Start of Entries shown

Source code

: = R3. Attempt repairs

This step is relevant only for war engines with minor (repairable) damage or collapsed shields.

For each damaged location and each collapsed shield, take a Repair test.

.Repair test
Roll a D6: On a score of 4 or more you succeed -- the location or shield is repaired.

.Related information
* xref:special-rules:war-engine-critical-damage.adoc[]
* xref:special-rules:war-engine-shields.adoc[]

End of Entries shown

## What you should do
Give the entries again in full, exactly as they were written above.

## Written solution
Source code

: = R3. Attempt repairs

This step is relevant only for war engines with minor (repairable) damage or collapsed shields.

For each damaged location and each collapsed shield, take a Repair test.

.Repair test
Roll a D6: On a score of 4 or more you succeed -- the location or shield is repaired.

.Related information
* xref:special-rules:war-engine-critical-damage.adoc[]
* xref:special-rules:war-engine-shields.adoc[]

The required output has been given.